# COSA SERVE
Estrai dal testo sulla digitalizzazione delle news il tratto che va da "La racconta Lee" fino a "Pew o altrove).", copiandolo parola per parola.

La digitalizzazione delle news nel mediorama 2009

La racconta Lee Rainie in un powerpoint. Rainie è il direttore del Pew Internet Project, un istituto americano che da anni sforna dati su dati sull’utilizzo di internet da parte dei cittadini americani. La presentazione di Rainie sintetizza le solite metafore usate dai blogarini americani e copia incollate dai blogarini italiani. Ma ha il pregio di essere una visione redatta sulle molte serie di dati quantitativi di Pew o di altre aziende di ricerca, pubblicate nel corso degli ultimi anni (e che potete trovare googlando sul sito di Pew o altrove).

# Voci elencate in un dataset
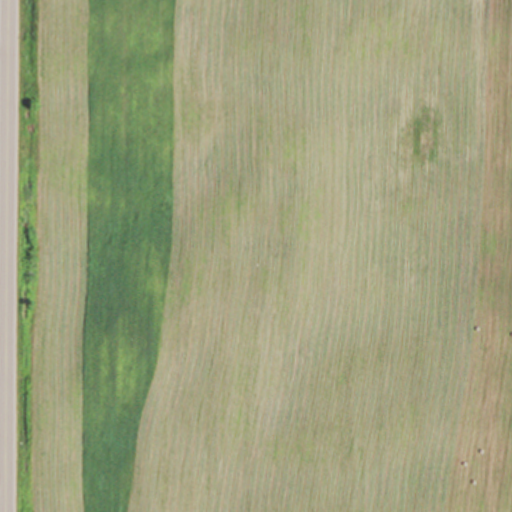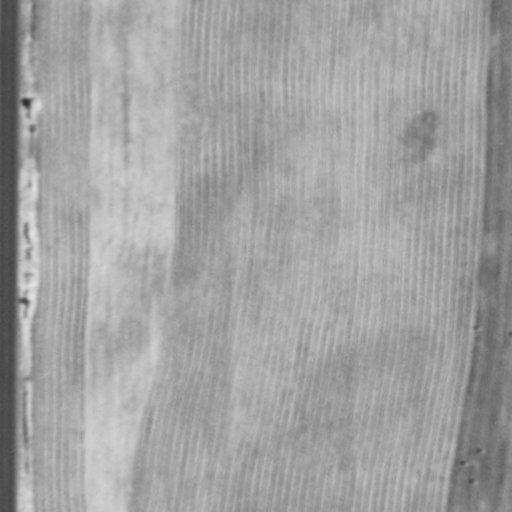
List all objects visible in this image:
road: (8, 256)
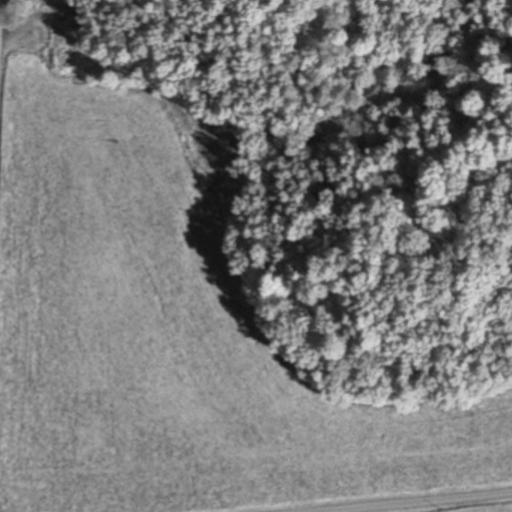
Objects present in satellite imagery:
building: (33, 48)
road: (401, 501)
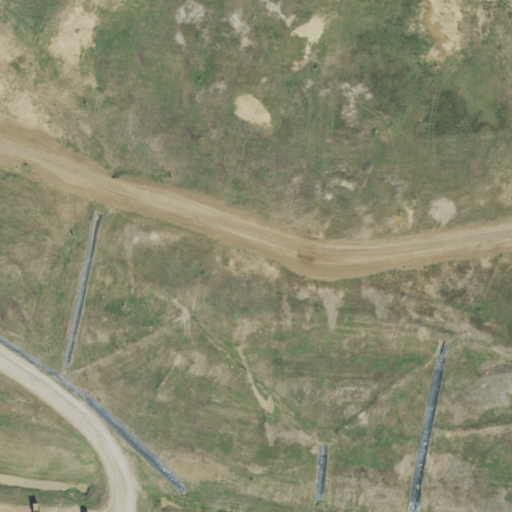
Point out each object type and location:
landfill: (256, 254)
road: (81, 417)
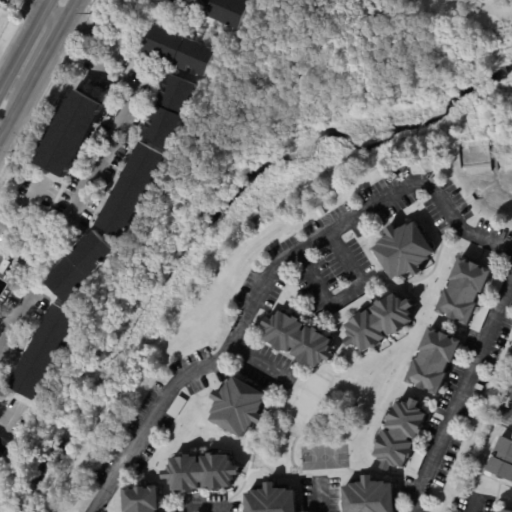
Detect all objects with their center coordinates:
road: (33, 5)
building: (219, 9)
building: (220, 10)
road: (73, 11)
road: (55, 16)
road: (91, 34)
road: (24, 42)
building: (179, 51)
building: (181, 51)
road: (50, 55)
building: (171, 110)
building: (174, 111)
road: (16, 117)
building: (70, 133)
building: (71, 134)
road: (108, 150)
building: (132, 190)
building: (132, 192)
road: (386, 198)
road: (30, 205)
building: (320, 211)
building: (403, 250)
building: (403, 251)
building: (81, 265)
building: (82, 266)
road: (33, 283)
building: (463, 290)
building: (464, 291)
road: (350, 298)
building: (479, 318)
building: (378, 322)
building: (378, 323)
building: (296, 338)
building: (298, 340)
building: (43, 351)
building: (46, 353)
building: (433, 360)
building: (433, 361)
road: (260, 363)
building: (237, 406)
building: (238, 407)
road: (8, 416)
building: (400, 434)
building: (399, 436)
building: (501, 459)
building: (502, 460)
building: (415, 461)
building: (200, 472)
building: (201, 473)
building: (369, 496)
building: (369, 497)
road: (323, 498)
building: (142, 499)
building: (271, 499)
building: (142, 500)
building: (271, 501)
road: (472, 508)
road: (216, 511)
building: (503, 511)
building: (505, 511)
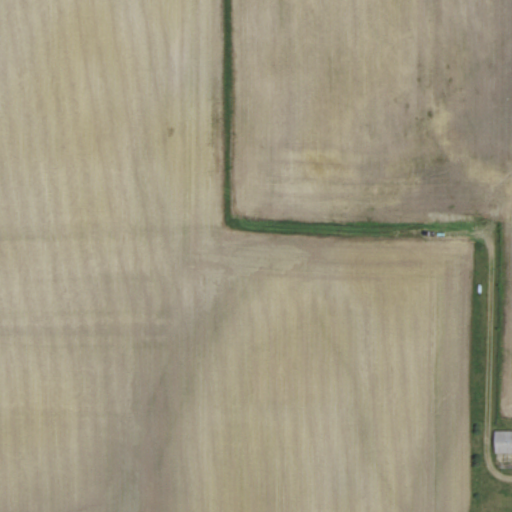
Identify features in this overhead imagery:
building: (504, 440)
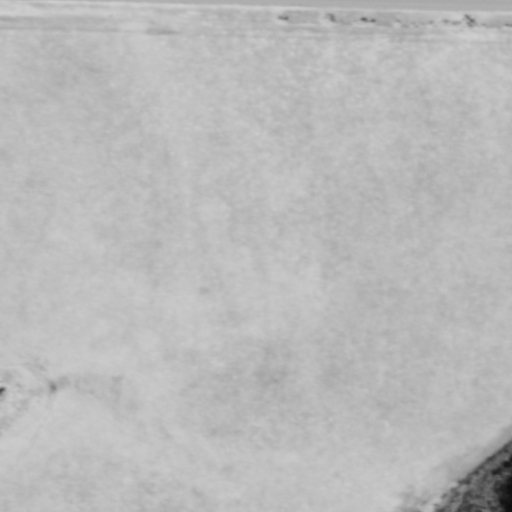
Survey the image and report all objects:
road: (404, 2)
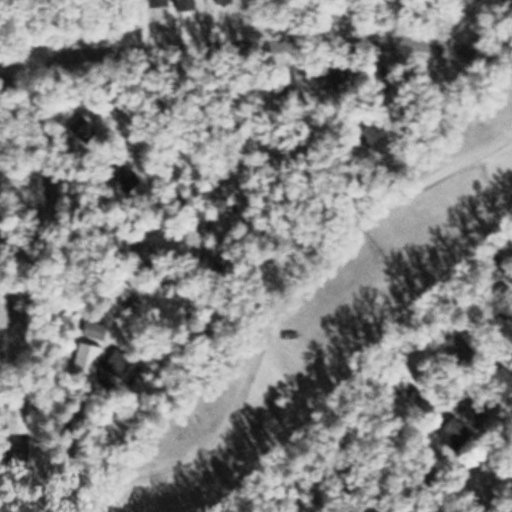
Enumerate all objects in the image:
building: (218, 2)
building: (168, 5)
road: (285, 39)
building: (366, 71)
building: (328, 79)
road: (37, 118)
building: (366, 134)
building: (338, 161)
road: (293, 170)
building: (120, 176)
road: (308, 246)
power tower: (375, 259)
building: (116, 286)
building: (91, 334)
building: (450, 345)
building: (84, 357)
road: (372, 410)
building: (470, 413)
building: (15, 417)
building: (452, 431)
road: (489, 456)
road: (216, 481)
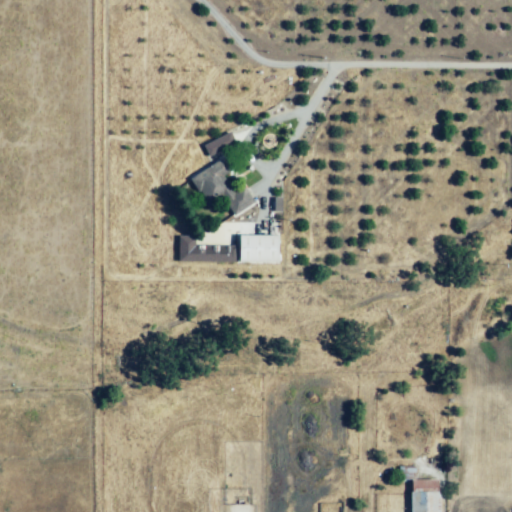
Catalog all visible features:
road: (255, 57)
road: (336, 66)
road: (255, 131)
building: (217, 144)
building: (212, 183)
building: (219, 188)
building: (241, 202)
crop: (210, 209)
building: (256, 248)
building: (257, 248)
building: (201, 252)
building: (422, 495)
building: (424, 495)
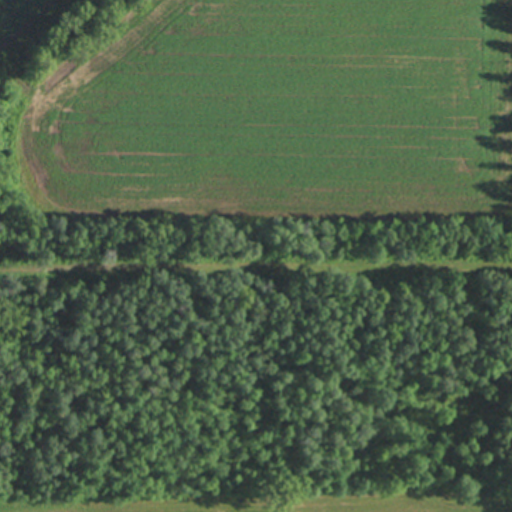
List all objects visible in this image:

# LA RISPOSTA
La racconta Lee Rainie in un powerpoint. Rainie è il direttore del Pew Internet Project, un istituto americano che da anni sforna dati su dati sull’utilizzo di internet da parte dei cittadini americani. La presentazione di Rainie sintetizza le solite metafore usate dai blogarini americani e copia incollate dai blogarini italiani. Ma ha il pregio di essere una visione redatta sulle molte serie di dati quantitativi di Pew o di altre aziende di ricerca, pubblicate nel corso degli ultimi anni (e che potete trovare googlando sul sito di Pew o altrove).